● **Work required**: In the woodworking thread below, what wood does Brink pick for the bench top?

● **Exercise passage**:
# Brink’s world tour Y1.7k



## Brink (Aug 31, 2019)

Not far from me, there’s a mid 18c restoration home that happened to be owned by a relative .

http://eastfishkillhistoricalsociety.org/

The end of September, I’ve been invited for the fourth time to do a handtool woodworking display.
Last three times were cancelled due to flu and weather.
Hopefully this time it will work out.

For the demo, I decided to make a mobile, knockdown joiners bench. All by hand.

Reactions: Like 1 | Way Cool 1


----------



## Brink (Aug 31, 2019)

First thing, find a big slab of red oak for the bench top.
Then trim the ends square

Reactions: Like 2 | Way Cool 2


----------



## Brink (Aug 31, 2019)

Now, to take care of the edge, I decided to use my newly restored and rehandled hewing ax

Reactions: Like 2 | Creative 1


----------



## Brink (Aug 31, 2019)

Hewing ax does leave a hand hewn look. That needs to change

Reactions: Like 2


----------



## Brink (Aug 31, 2019)

One face

Reactions: Like 3


----------



## Brink (Aug 31, 2019)

And the other side

Reactions: Like 3 | Way Cool 1


----------



## Tony (Aug 31, 2019)




----------



## woodtickgreg (Aug 31, 2019)




----------



## ripjack13 (Aug 31, 2019)




----------



## Brink (Sep 1, 2019)

Crackage

Reactions: Way Cool 1


----------



## Brink (Sep 1, 2019)

Walnut butterflies

Reactions: Like 1


----------



## Brink (Sep 1, 2019)

Drilling and chopping.
Snug sides and flat bottom are a must

Reactions: Like 2 | Way Cool 3


----------



## Lou Currier (Sep 1, 2019)

● **Data provided**:
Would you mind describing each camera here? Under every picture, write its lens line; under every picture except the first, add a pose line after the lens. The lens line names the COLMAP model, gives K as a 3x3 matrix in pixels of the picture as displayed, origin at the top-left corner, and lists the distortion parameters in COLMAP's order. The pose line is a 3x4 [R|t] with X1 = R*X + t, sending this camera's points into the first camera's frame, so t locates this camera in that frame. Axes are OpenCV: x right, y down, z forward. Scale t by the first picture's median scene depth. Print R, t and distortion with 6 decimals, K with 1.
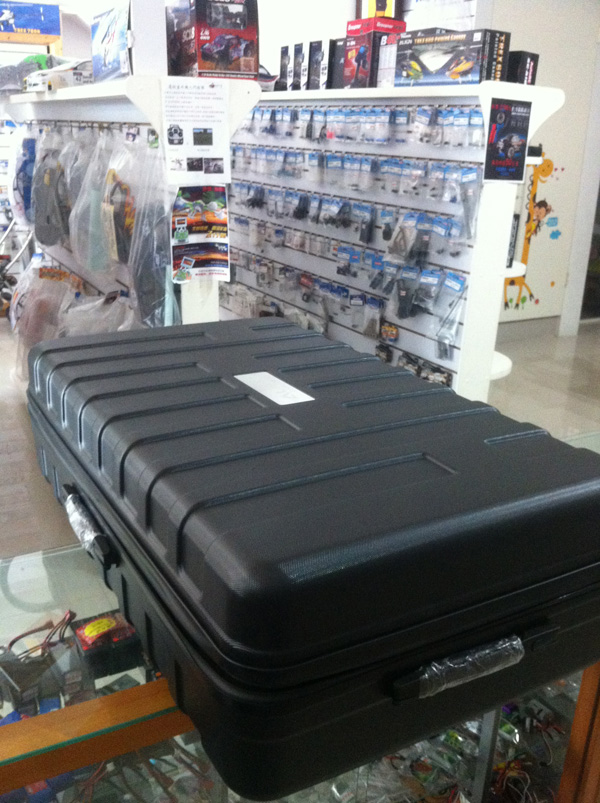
lens RADIAL K [[780.7, 0, 303.1], [0, 780.7, 423.9], [0, 0, 1]] dist [0.049749, -0.264150]
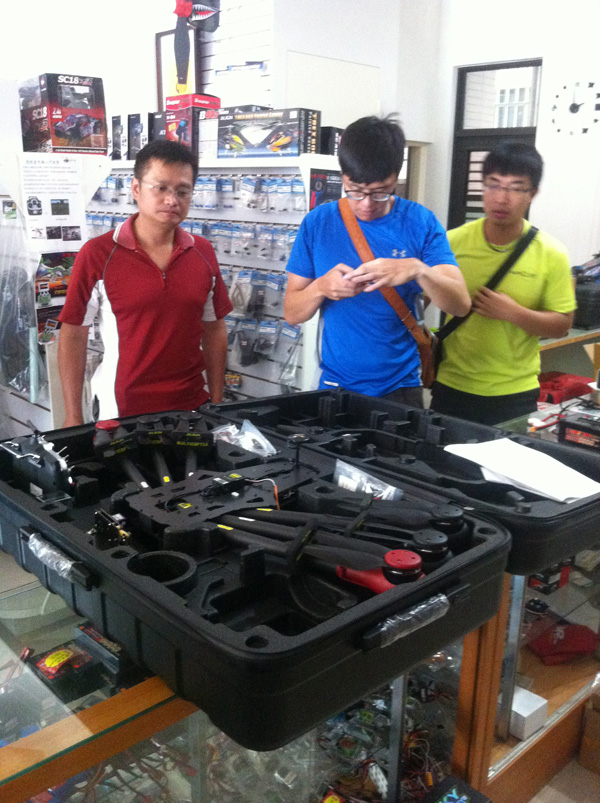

● **Response to this exercise**: A big slab of red oak.